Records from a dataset
*** Begin section ***
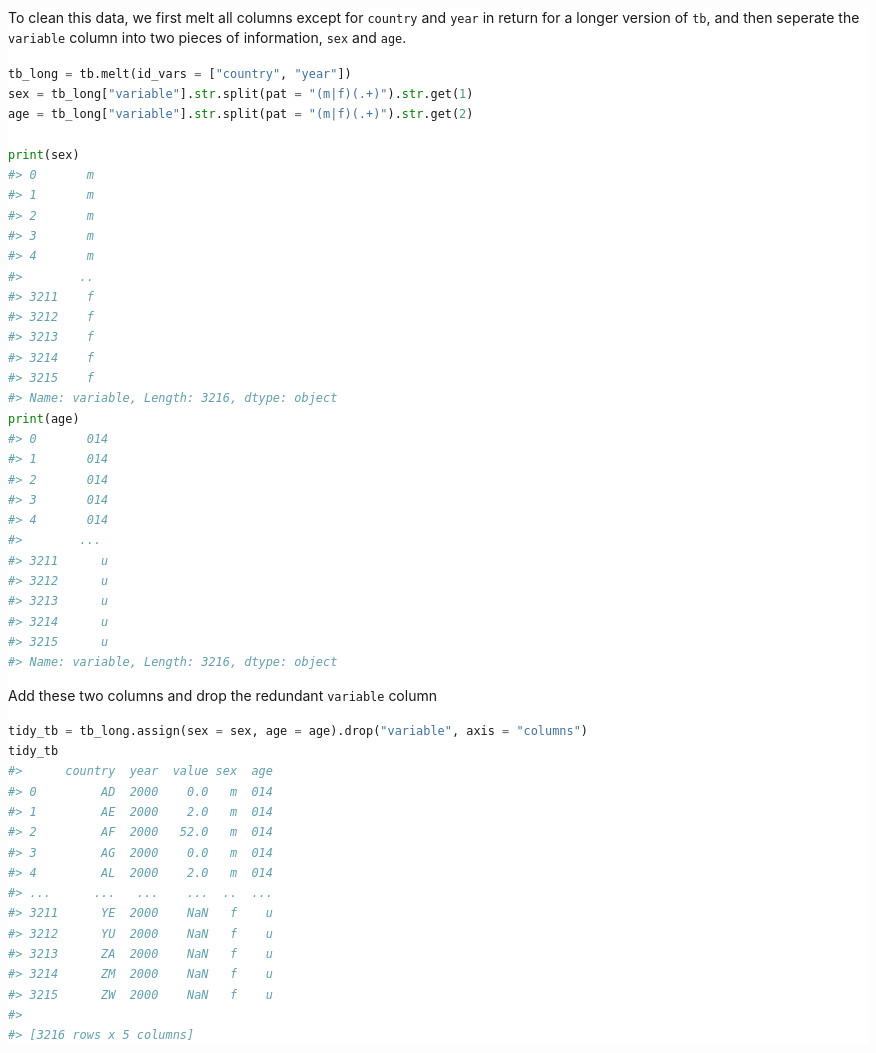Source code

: To clean this data, we first melt all columns except for `country` and `year` in return for a longer version of `tb`, and then seperate the `variable` column into two pieces of information, `sex` and `age`.

``` python
tb_long = tb.melt(id_vars = ["country", "year"])
sex = tb_long["variable"].str.split(pat = "(m|f)(.+)").str.get(1)
age = tb_long["variable"].str.split(pat = "(m|f)(.+)").str.get(2)

print(sex)
#> 0       m
#> 1       m
#> 2       m
#> 3       m
#> 4       m
#>        ..
#> 3211    f
#> 3212    f
#> 3213    f
#> 3214    f
#> 3215    f
#> Name: variable, Length: 3216, dtype: object
print(age)
#> 0       014
#> 1       014
#> 2       014
#> 3       014
#> 4       014
#>        ... 
#> 3211      u
#> 3212      u
#> 3213      u
#> 3214      u
#> 3215      u
#> Name: variable, Length: 3216, dtype: object
```

Add these two columns and drop the redundant `variable` column

``` python
tidy_tb = tb_long.assign(sex = sex, age = age).drop("variable", axis = "columns")
tidy_tb
#>      country  year  value sex  age
#> 0         AD  2000    0.0   m  014
#> 1         AE  2000    2.0   m  014
#> 2         AF  2000   52.0   m  014
#> 3         AG  2000    0.0   m  014
#> 4         AL  2000    2.0   m  014
#> ...      ...   ...    ...  ..  ...
#> 3211      YE  2000    NaN   f    u
#> 3212      YU  2000    NaN   f    u
#> 3213      ZA  2000    NaN   f    u
#> 3214      ZM  2000    NaN   f    u
#> 3215      ZW  2000    NaN   f    u
#> 
#> [3216 rows x 5 columns]
```


[^1]: Although pandas and dplyr 1.0 can perform rowwise operatios in a breeze, it’s not considered best practice in such cases.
*** End section ***
= Task statement =
Could the entries above be printed again exactly, apart from the pictures?

= Your response =
Source code

: To clean this data, we first melt all columns except for `country` and `year` in return for a longer version of `tb`, and then seperate the `variable` column into two pieces of information, `sex` and `age`.

``` python
tb_long = tb.melt(id_vars = ["country", "year"])
sex = tb_long["variable"].str.split(pat = "(m|f)(.+)").str.get(1)
age = tb_long["variable"].str.split(pat = "(m|f)(.+)").str.get(2)

print(sex)
#> 0       m
#> 1       m
#> 2       m
#> 3       m
#> 4       m
#>        ..
#> 3211    f
#> 3212    f
#> 3213    f
#> 3214    f
#> 3215    f
#> Name: variable, Length: 3216, dtype: object
print(age)
#> 0       014
#> 1       014
#> 2       014
#> 3       014
#> 4       014
#>        ... 
#> 3211      u
#> 3212      u
#> 3213      u
#> 3214      u
#> 3215      u
#> Name: variable, Length: 3216, dtype: object
```

Add these two columns and drop the redundant `variable` column

``` python
tidy_tb = tb_long.assign(sex = sex, age = age).drop("variable", axis = "columns")
tidy_tb
#>      country  year  value sex  age
#> 0         AD  2000    0.0   m  014
#> 1         AE  2000    2.0   m  014
#> 2         AF  2000   52.0   m  014
#> 3         AG  2000    0.0   m  014
#> 4         AL  2000    2.0   m  014
#> ...      ...   ...    ...  ..  ...
#> 3211      YE  2000    NaN   f    u
#> 3212      YU  2000    NaN   f    u
#> 3213      ZA  2000    NaN   f    u
#> 3214      ZM  2000    NaN   f    u
#> 3215      ZW  2000    NaN   f    u
#> 
#> [3216 rows x 5 columns]
```


[^1]: Although pandas and dplyr 1.0 can perform rowwise operatios in a breeze, it’s not considered best practice in such cases.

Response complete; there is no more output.